As Wednesday's deadline approaches for BYU to decide whether or not it will declare its independence in football, the fate of the Cougars' men's basketball program also remains in limbo.
The Salt Lake Tribune is reporting that BYU is still doggedly determined to pursue football independence, which would likely mean the basketball program is headed for either the WAC or the WCC. The only way BYU basketball would remain a member of the Mountain West would be if the conference offered an 11th-hour sweetheart deal to take the Cougars' non-football sports.
Although football and TV revenue will undoubtedly be the two biggest factors in BYU's ultimate decision, this post will attack the issue from a totally different perspective. Here's a look at the best possible options for the Cougars for the longterm health of the basketball program:
1. Remaining in the Mountain West
BYU football has valid reasons to declare its independence, but its basketball team is far better off staying in the Mountain West than going elsewhere. Unless either the Pac-10 or Big 12 have a chance of heart and invite the Cougars, no other conference can offer them the combination of exposure and competitive and geographic viability that the Mountain West does.
The Mountain West put four teams in the NCAA tournament last season, a feat that it could easily duplicate again next season and in years to come. In addition to BYU, San Diego State, New Mexico and UNLV are all solid, well-coached programs and the imminent arrival of Nevada (and perhaps Utah State) will only strengthen the conference.

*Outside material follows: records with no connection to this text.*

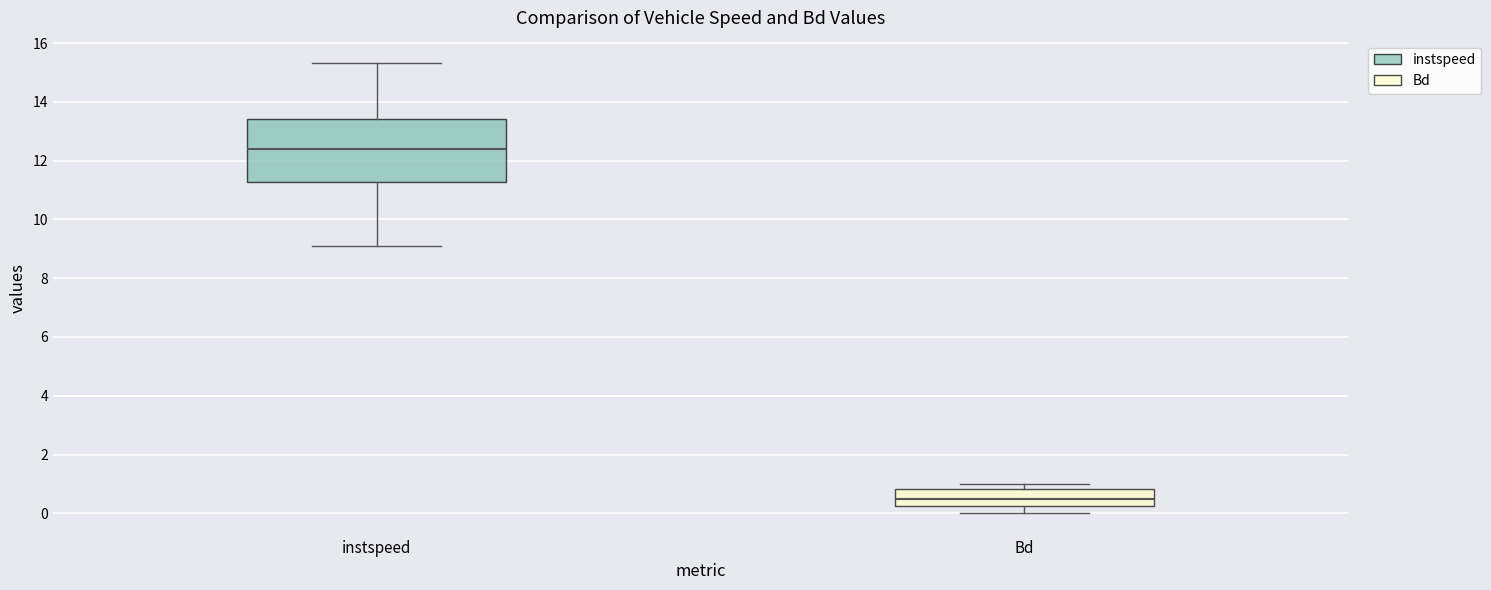

Reading left to right, read every box against the y-axis: the position of its median line, the range the box covers, and the ends of its whiskers. The values are not printed on the chart, so give them approximately, as read against the axis.

instspeed: median 12.4, box 11.2 to 13.4, whiskers 9.0 to 15.4
Bd: median 0.4, box 0.2 to 0.8, whiskers 0.0 to 1.0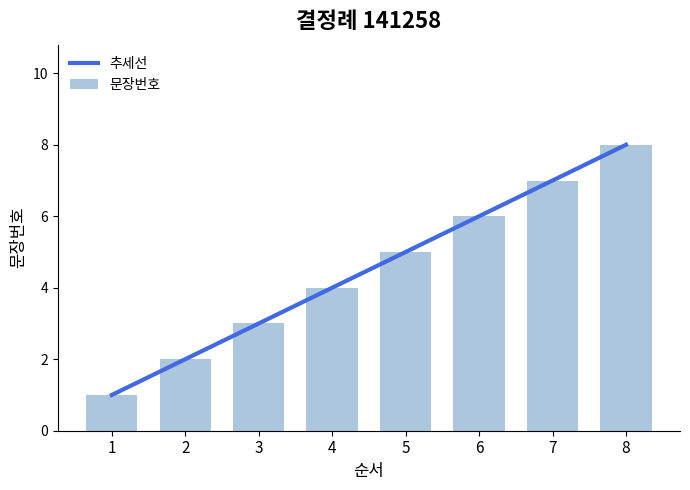

List the labels in order of value, largest first.

8, 7, 6, 5, 4, 3, 2, 1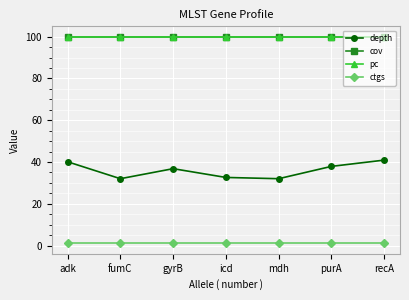

Reading right to left, transcribe all the data shown in this chart.

depth: 40.9	37.9	32.0	32.6	36.8	32.0	40.1
cov: 100.0	100.0	100.0	100.0	100.0	100.0	100.0
pc: 100.0	100.0	100.0	100.0	100.0	100.0	100.0
ctgs: 1.0	1.0	1.0	1.0	1.0	1.0	1.0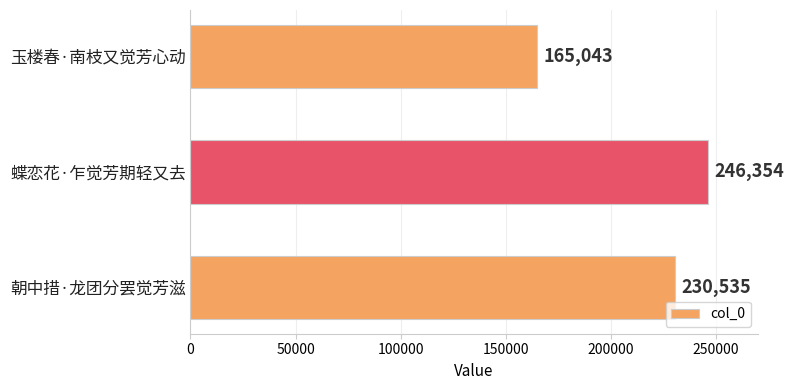

At which category does the chart reach its minimum across all series?

玉楼春·南枝又觉芳心动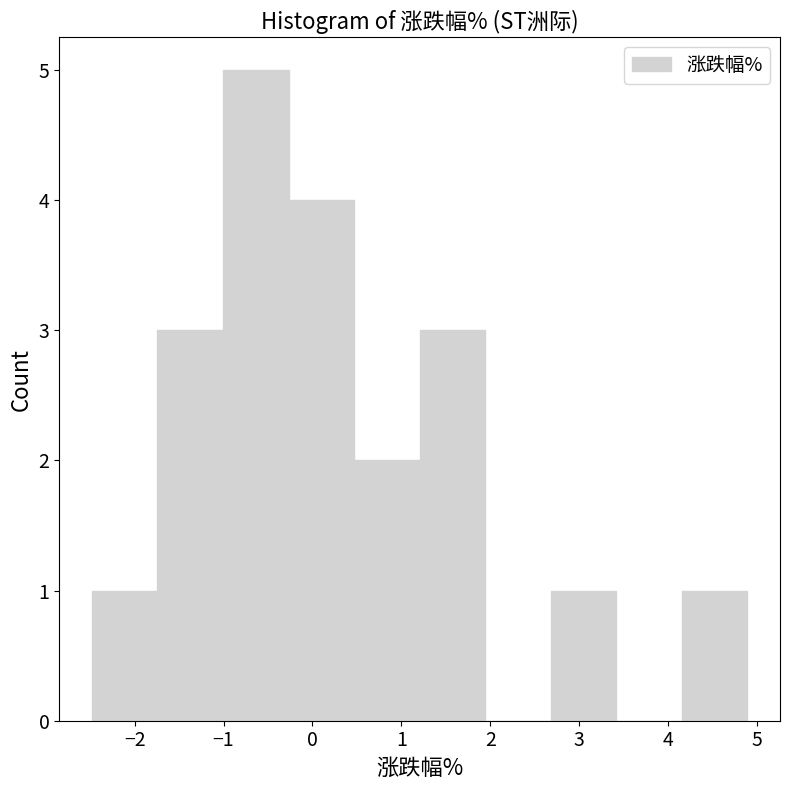

Reading left to right, list every bar in this chart as the range it spans on the x-axis followed by its height. Neither the bar edges nor the heights are printed on the chart, so give them approximately, as read against the axes.

-2.5 to -1.7: 1
-1.7 to -1.0: 3
-1.0 to -0.3: 5
-0.3 to 0.5: 4
0.5 to 1.2: 2
1.2 to 1.9: 3
1.9 to 2.7: 0
2.7 to 3.4: 1
3.4 to 4.2: 0
4.2 to 4.9: 1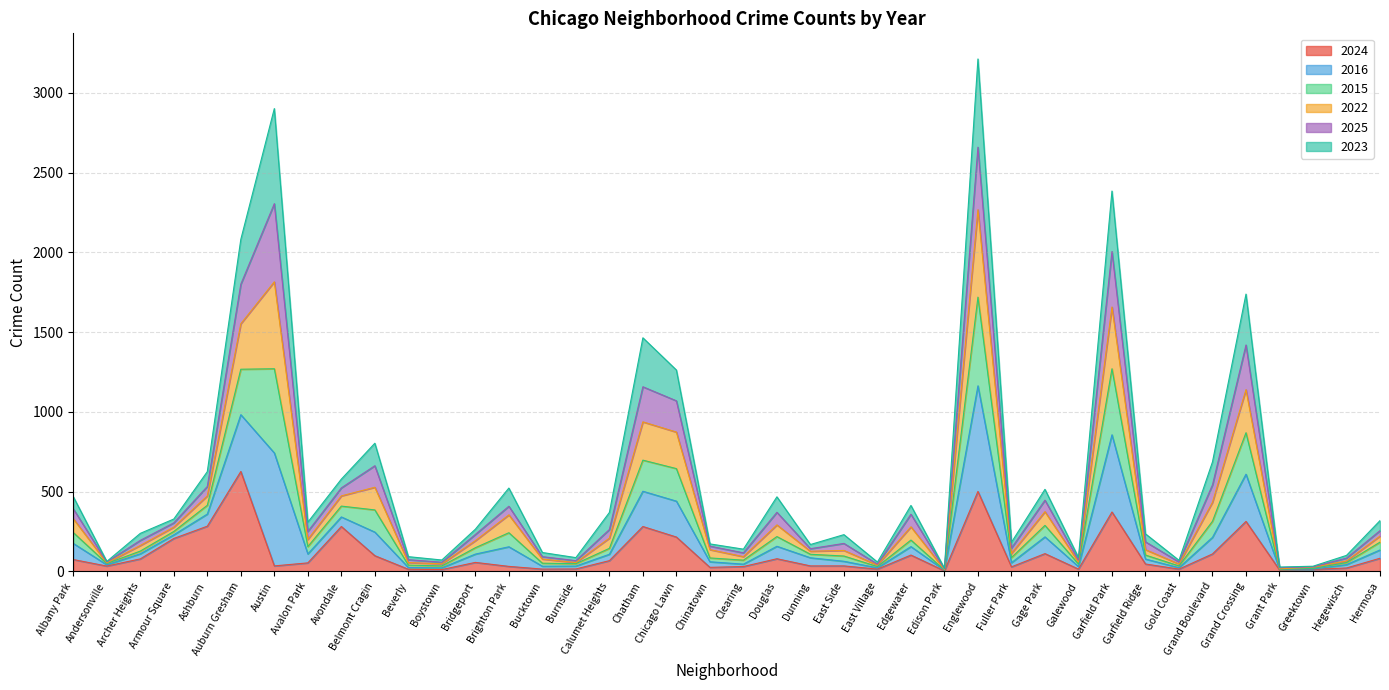

True or false: 2024 has a value of 782 at Englewood.

False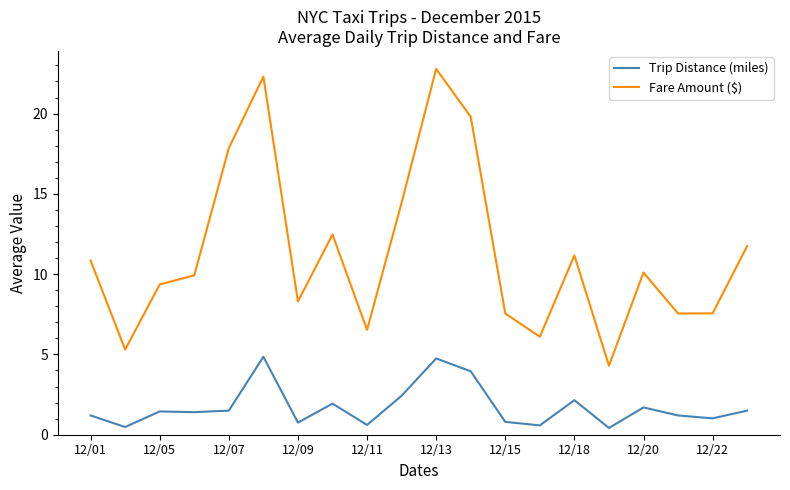

What is the minimum value for Fare Amount ($)?

4.3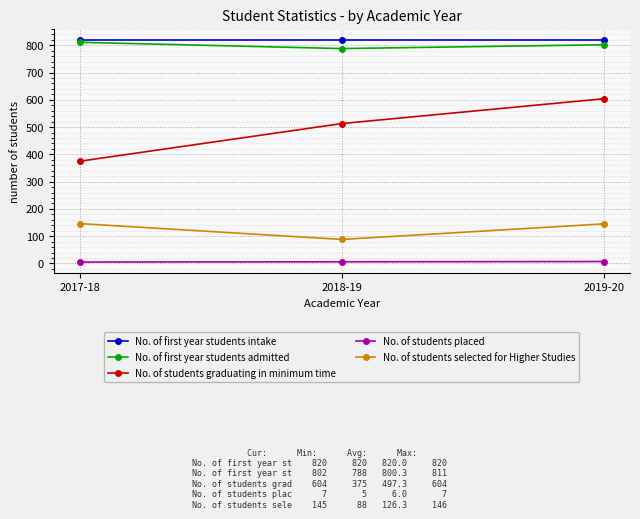

What is the difference between the maximum and minimum values in the No. of students graduating in minimum time series?

229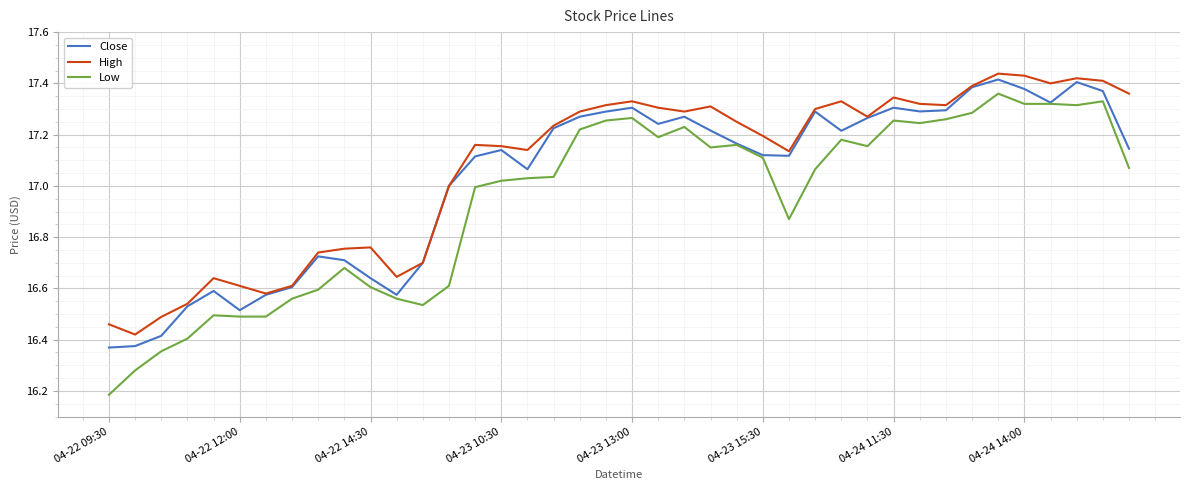

How many lines are shown in the chart?

3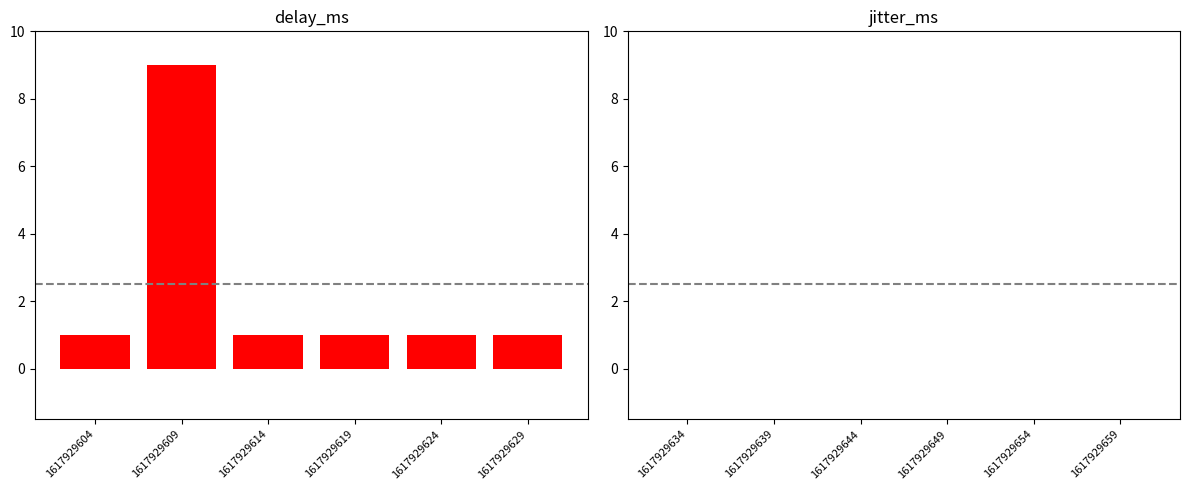

What is the maximum value shown in the chart?

9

2. Forming a new conference
It doesn't appear as though there's enough momentum to make this happen, but there are enough dissatisfied non-BCS programs out there not to completely rule this option out. The key would be forming a conference that's strong enough in football to negotiate a lucrative TV deal yet doesn't completely neglect geography, basketball or the other sports.
Any new conference for BYU would likely have to include TCU and Memphis, the former of which brings football credibility and the latter ensures a flagship basketball school. From there it would be a matter of finding which other Conference USA, Mountain West and WAC schools would be amenable to a change and would bring something of value to the table.
3. Joining the WCC
If BYU came to the WCC, at the very least it would be guaranteed a handful of games that would annually generate national exposure. BYU-Gonzaga? Yes, please. BYU-Saint Mary's? OK. Heck, even Loyola Marymount and Portland are both currently programs on the rise could be aided by the addition of the Cougars to the league.
Of course, the obvious drawback would be the RPI hit the Cougars would suffer from facing the WCC's bottom feeders twice a year. Furthermore, while the WCC's top three programs are strong, it's still a small step down overall from the Mountain West trio of UNLV, New Mexico and San Diego State.
4. Joining the WAC
The WAC already would have been a step down in competition and prestige from the Mountain West, but the unexpected departure of Nevada and Fresno State weakens the conference even further. Aside from Utah State, which could easily be persuaded to join BYU in the Mountain West, there's not another program in the league that would provide a regular RPI boost for the Cougars.
New Mexico State has been decent in spurts, but the Aggies have typically done it with transfers and non-qualifiers. Maybe Hawaii can climb back toward respectability again if it adds more foreign talent. Aside from that, the only way the WAC would have other teams that would be assets to BYU would be if it poaches schools like UTEP and Houston from Conference USA.